In the kinematics passage below, what rotation offset does it suggest for a truck that should travel backward?

++++ Passage given

This command would only be used if managerotation is passed into initkinematics as 1. This allows you to set an initial rotation from which the rotation is managed. By default, the object's positive x direction will always point in the direction of the object's current velocity. In the case of a truck, you may want the truck, instead of always being rotated so that it is traveling forward, to travel backward. Here you could specify a rotation offset of (0,0,180).

## addkinematic

### double addkinematic(treenode datanode, double x, double y, double z, double targetspeed [, double acc, double dec, double startspeed, double endspeed, double starttime, int type ] )

• datanode - This is the blank node for kinematic data.
• x, y, z - These are offset locations or rotations.
• targetspeed - This is the target travel speed.
• acc - This optional parameter specifies the acceleration. Default: 0 (or infinite acceleration)
• dec - This optional parameter specifies the deceleration. Default: 0 (or infinite deceleration)

++++++++
++++ Data section

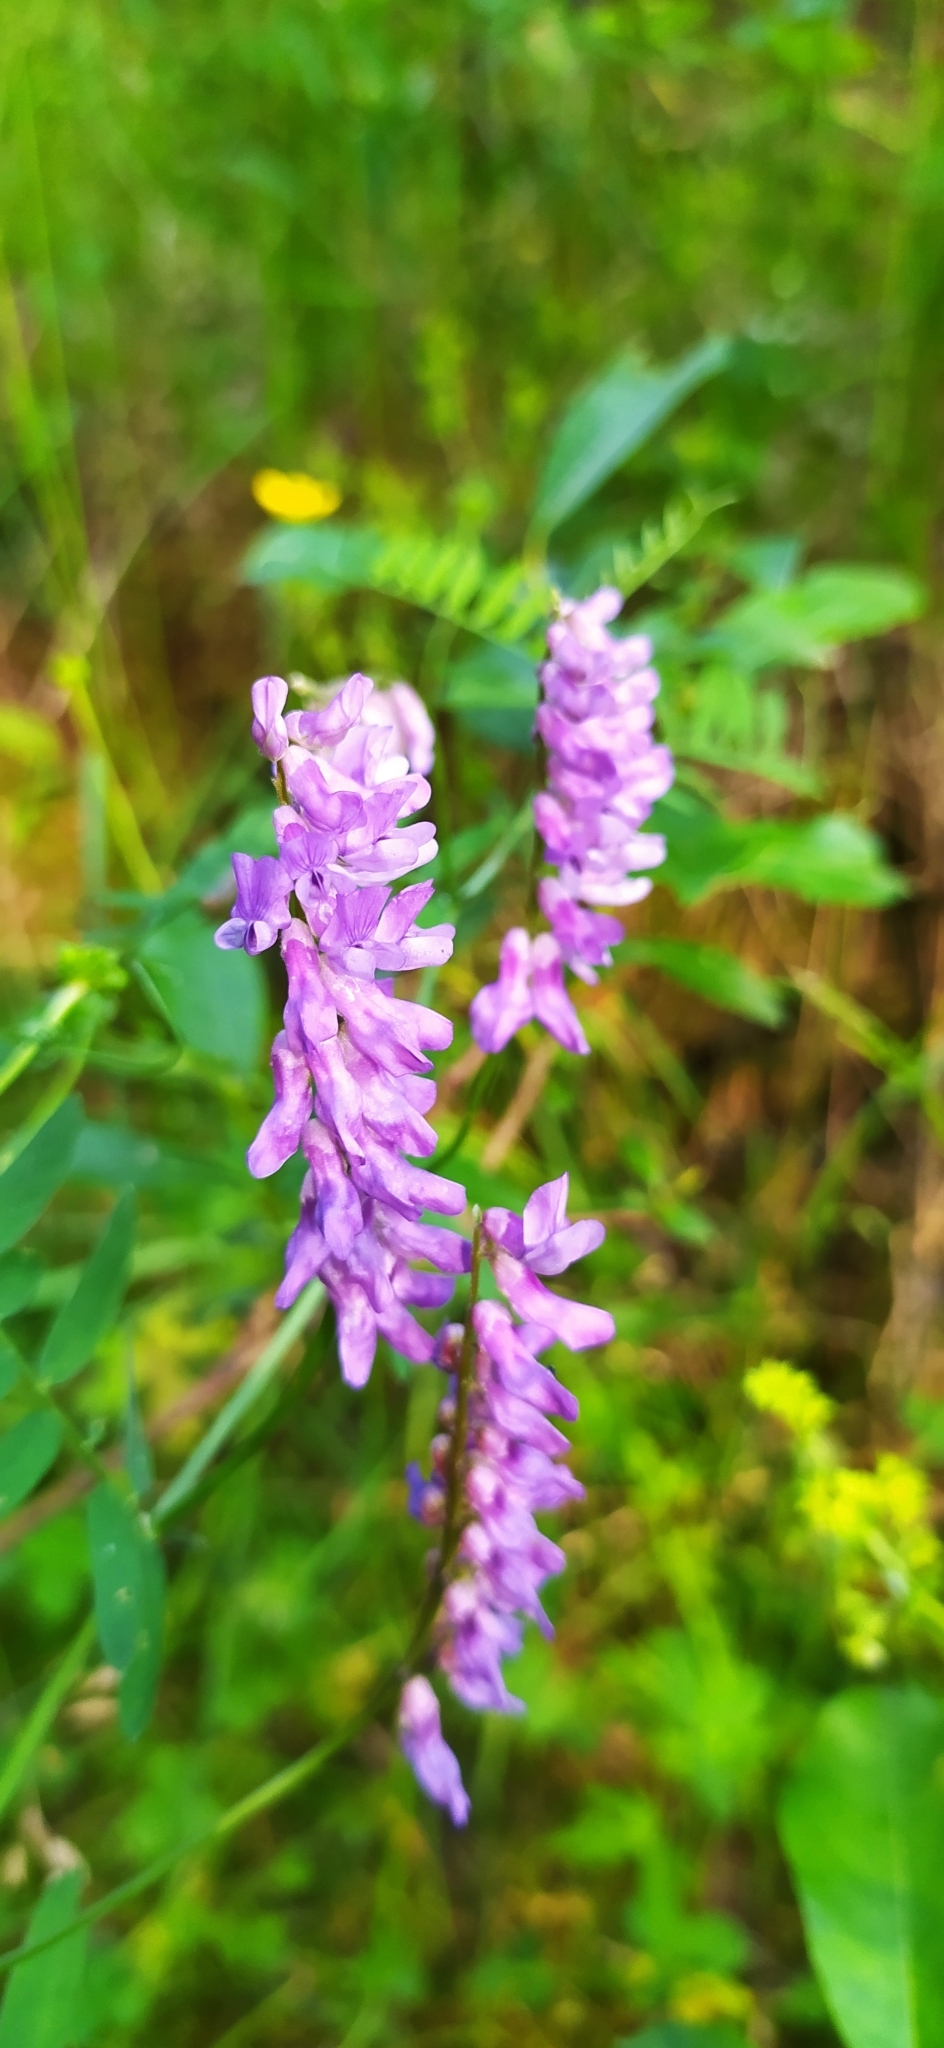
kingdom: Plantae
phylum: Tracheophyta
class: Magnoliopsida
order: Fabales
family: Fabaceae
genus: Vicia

++++++++
++++ Data section

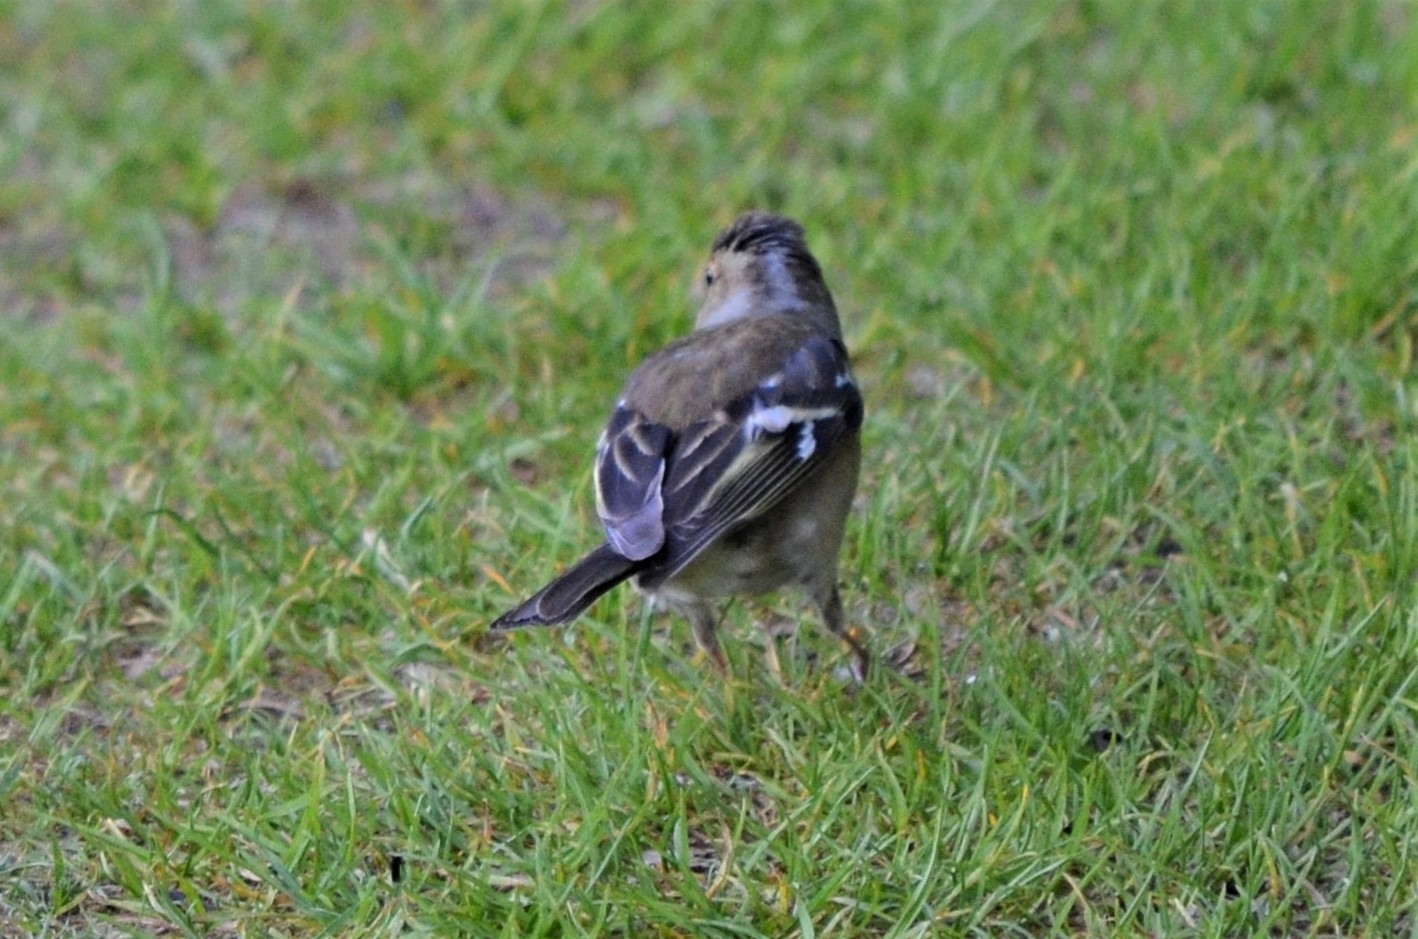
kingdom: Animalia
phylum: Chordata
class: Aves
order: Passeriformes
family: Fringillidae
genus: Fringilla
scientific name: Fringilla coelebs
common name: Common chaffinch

++++++++

| Result of the exercise |
(0,0,180)